→ **Prompt 1**: In the article below about Pacnet's data center spending, list the cities it names to show how far the firm's data centers reach across APAC.
→ **Prompt 2**: According to the Pacnet article below, how far does the EAC Pacific system span across the Pacific Ocean?
→ **Prompt 3**: Carry on the Pacnet data center article below, starting after its last sentence.

→ **Provided text**:
=-=-=
APAC bit barns could strengthen its NaaS launch

Pacnet has decided to splash $200 million (£126m) by 2014 to build out its data centre portfolio in the region.

In a brief statement sent to The Reg, the firm said:

In 2013 and 2014, Pacnet will be involved in data centre investments worth US$100 million per year.

Whilst the firm did not name any specific locations where the investment would be focused, El Reg understands that its use of the word “involved” indicates that some of the cash could be used on joint venture projects in mainland China.

The Hong Kong/Singapore headquartered firm already boasts data centres in 18 locations across APAC, from Beijing to Melbourne and Tokyo to Bangalore.

It also claims Asia’s largest privately-owned submarine cable network at 36,800 kilometers, and the EAC Pacific system which spans 9,620kms across the Pacific Ocean.

The firm is hoping that this extensive infrastructure reach, with the addition of yet more datacentres, will help persuade customers to invest in its newly launched SDN-based Pacnet Enabled Network.
=-=-=
→ **Material provided**:
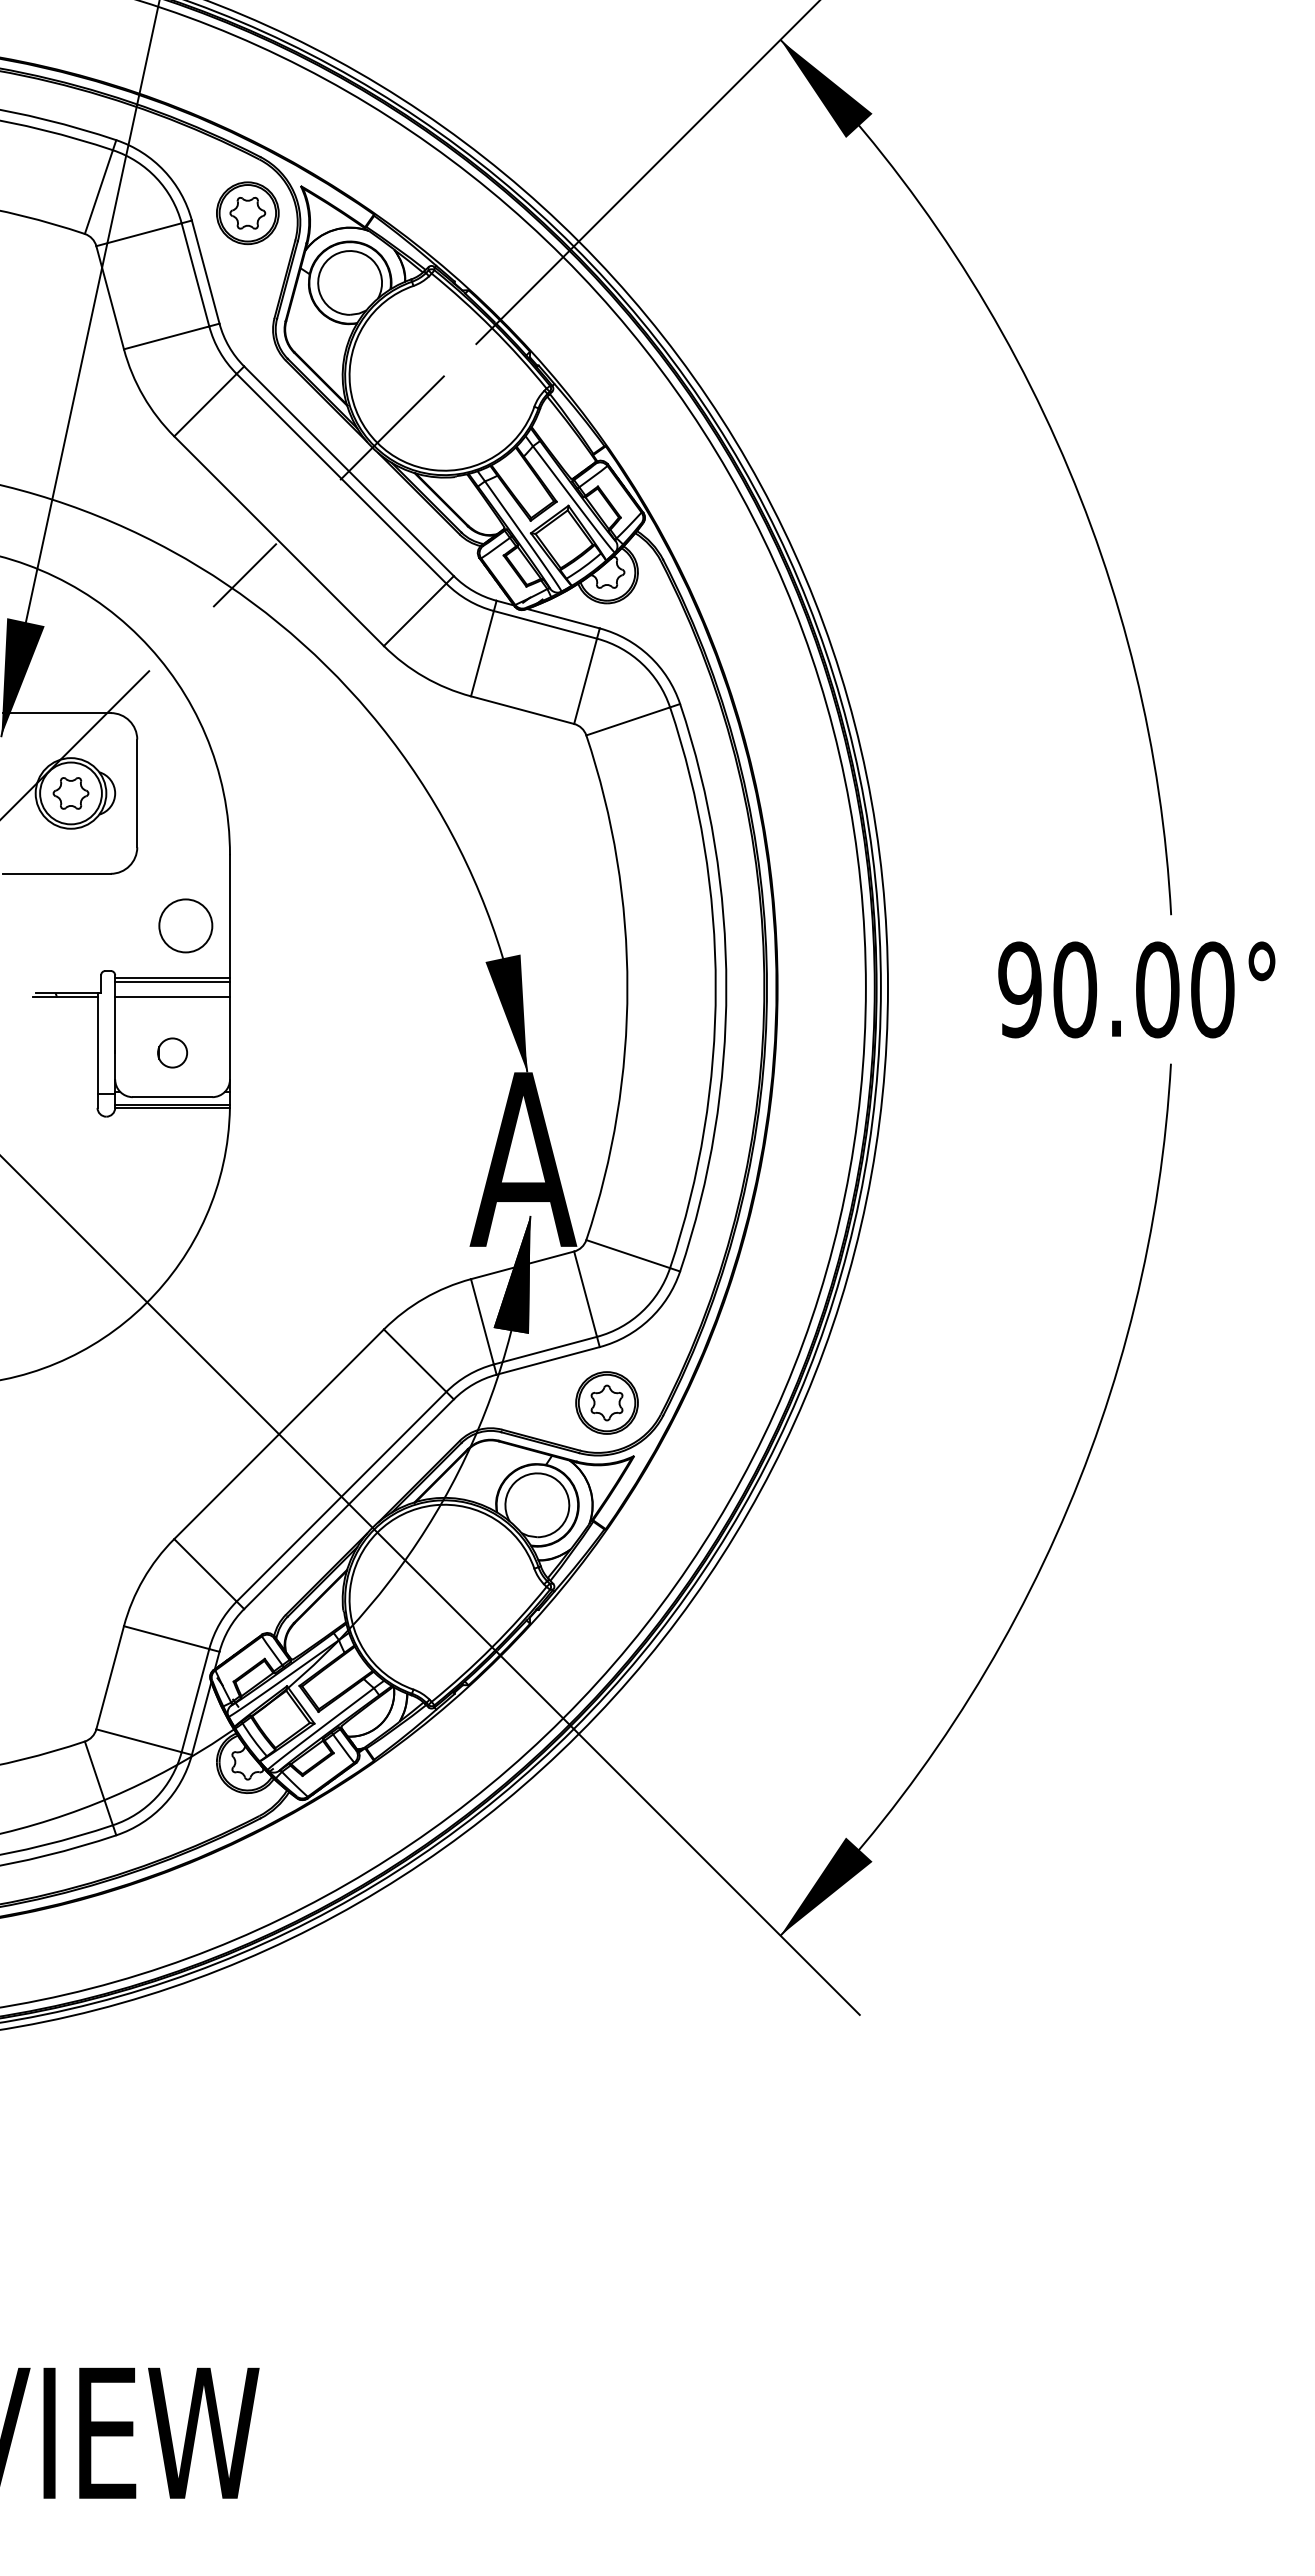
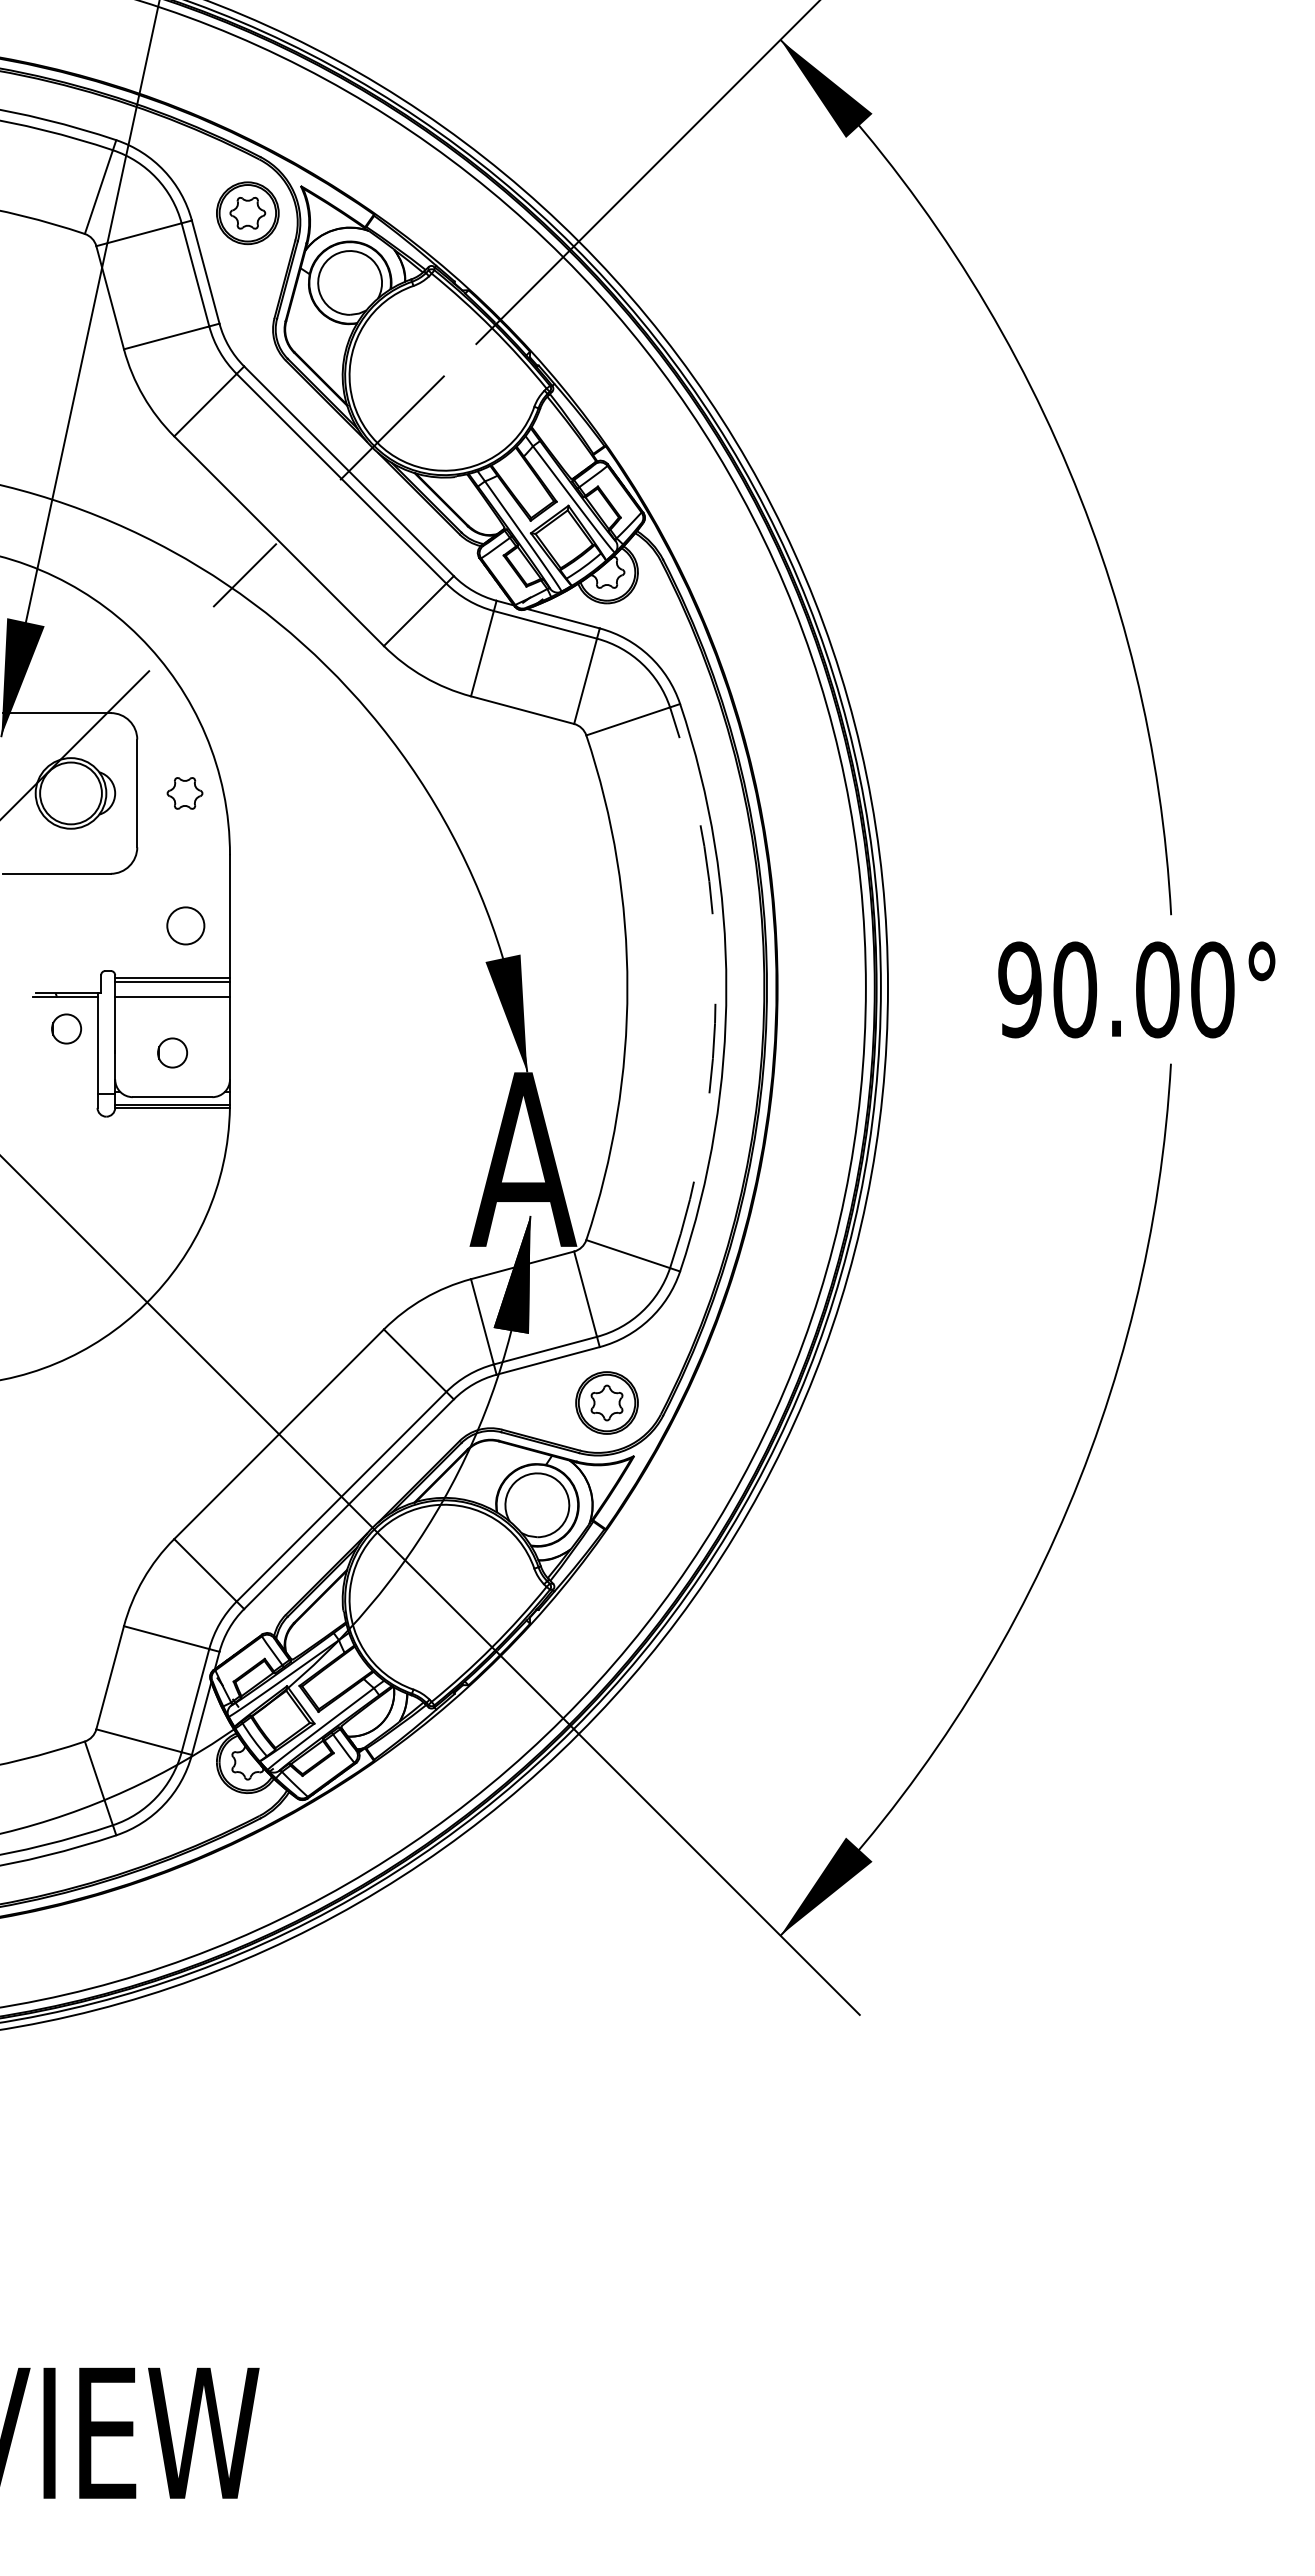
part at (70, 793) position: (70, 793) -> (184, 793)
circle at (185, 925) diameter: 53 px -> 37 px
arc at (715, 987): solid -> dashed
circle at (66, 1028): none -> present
=-=-=
→ **Task answer 1**: Beijing, Melbourne, Tokyo, Bangalore

→ **Task answer 2**: 9,620 kilometers

→ **Task answer 3**:
The end goal here is to offer multi-region customers in APAC the ability to manage their networks more intelligently, provisioning bandwidth as and when it’s needed, wherever it’s needed and only paying for what they use.

If it can come good on its promise of offering this kind of Network as a Service, Pacnet might just have something here, although it’s not available until early next year.

PEN also supports hybrid cloud deployments, hooking into multi-vendor cloud environments to enable organisations to run a pan-regional “virtual datacentre”, the firm claimed.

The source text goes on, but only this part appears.